▸ EXERCISE AIM: Nothing but the lines holding the string "Вьетнама" should appear in the answer. Copy them from the entries.

▸ EXTRACTED INFORMATION:

<<<<

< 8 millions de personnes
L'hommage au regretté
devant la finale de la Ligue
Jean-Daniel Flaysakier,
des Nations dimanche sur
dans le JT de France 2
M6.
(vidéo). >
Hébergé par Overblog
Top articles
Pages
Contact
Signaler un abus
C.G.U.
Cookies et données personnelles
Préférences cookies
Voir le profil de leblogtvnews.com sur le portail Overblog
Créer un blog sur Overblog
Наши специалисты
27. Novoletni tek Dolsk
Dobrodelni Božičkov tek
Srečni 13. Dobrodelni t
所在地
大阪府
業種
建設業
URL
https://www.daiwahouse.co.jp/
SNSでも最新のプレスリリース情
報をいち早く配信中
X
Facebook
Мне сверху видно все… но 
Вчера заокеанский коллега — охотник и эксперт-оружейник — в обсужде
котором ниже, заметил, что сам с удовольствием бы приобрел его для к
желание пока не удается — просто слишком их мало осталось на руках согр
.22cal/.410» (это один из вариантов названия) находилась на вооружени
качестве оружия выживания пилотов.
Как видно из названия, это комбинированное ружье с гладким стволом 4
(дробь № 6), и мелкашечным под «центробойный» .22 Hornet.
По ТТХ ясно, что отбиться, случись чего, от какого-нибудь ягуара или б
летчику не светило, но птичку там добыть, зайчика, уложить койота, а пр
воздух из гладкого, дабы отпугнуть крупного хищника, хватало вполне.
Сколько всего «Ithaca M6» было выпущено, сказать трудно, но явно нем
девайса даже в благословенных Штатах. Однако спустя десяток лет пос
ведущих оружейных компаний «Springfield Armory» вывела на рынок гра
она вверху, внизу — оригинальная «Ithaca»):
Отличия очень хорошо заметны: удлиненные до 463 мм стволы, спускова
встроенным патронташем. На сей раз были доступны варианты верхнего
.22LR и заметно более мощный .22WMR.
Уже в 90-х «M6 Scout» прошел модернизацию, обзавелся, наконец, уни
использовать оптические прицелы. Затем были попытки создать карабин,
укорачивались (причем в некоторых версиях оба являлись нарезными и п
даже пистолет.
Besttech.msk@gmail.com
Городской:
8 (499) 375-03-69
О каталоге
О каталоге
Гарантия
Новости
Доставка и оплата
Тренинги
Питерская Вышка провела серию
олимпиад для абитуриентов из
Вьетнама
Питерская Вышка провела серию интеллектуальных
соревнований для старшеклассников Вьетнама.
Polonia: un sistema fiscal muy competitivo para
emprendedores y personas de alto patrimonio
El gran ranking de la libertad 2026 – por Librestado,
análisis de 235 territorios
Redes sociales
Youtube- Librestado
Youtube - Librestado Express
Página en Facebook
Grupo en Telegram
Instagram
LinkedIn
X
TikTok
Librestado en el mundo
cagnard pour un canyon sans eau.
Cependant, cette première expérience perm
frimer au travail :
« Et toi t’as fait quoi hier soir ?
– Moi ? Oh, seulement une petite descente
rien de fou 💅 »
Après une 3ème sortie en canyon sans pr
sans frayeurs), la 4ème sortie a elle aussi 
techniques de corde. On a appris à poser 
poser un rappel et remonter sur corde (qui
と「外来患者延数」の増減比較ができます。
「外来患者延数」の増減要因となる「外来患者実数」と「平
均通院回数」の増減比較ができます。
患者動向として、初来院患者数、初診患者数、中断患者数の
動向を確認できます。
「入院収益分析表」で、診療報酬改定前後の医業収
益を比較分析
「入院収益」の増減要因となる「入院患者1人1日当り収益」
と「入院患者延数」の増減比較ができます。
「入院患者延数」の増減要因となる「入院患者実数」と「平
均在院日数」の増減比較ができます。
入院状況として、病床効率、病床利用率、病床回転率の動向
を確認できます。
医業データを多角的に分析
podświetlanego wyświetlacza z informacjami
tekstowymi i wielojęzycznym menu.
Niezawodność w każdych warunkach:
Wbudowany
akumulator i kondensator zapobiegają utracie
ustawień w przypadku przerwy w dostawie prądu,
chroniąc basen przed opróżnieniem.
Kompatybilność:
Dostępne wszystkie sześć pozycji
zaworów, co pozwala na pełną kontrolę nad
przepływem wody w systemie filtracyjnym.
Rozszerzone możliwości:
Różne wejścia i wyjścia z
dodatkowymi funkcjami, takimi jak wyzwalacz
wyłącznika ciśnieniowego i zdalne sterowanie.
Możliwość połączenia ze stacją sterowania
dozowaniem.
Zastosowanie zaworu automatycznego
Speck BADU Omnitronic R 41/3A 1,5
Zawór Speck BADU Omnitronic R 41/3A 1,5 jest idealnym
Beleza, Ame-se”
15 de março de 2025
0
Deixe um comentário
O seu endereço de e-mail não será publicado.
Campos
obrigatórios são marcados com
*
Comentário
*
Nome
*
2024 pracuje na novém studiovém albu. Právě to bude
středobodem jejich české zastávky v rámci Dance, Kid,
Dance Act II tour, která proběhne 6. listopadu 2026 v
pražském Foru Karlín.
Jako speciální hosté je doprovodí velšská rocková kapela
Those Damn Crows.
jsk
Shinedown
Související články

>>>>

▸ FINAL ANSWER:
Вьетнама
соревнований для старшеклассников Вьетнама.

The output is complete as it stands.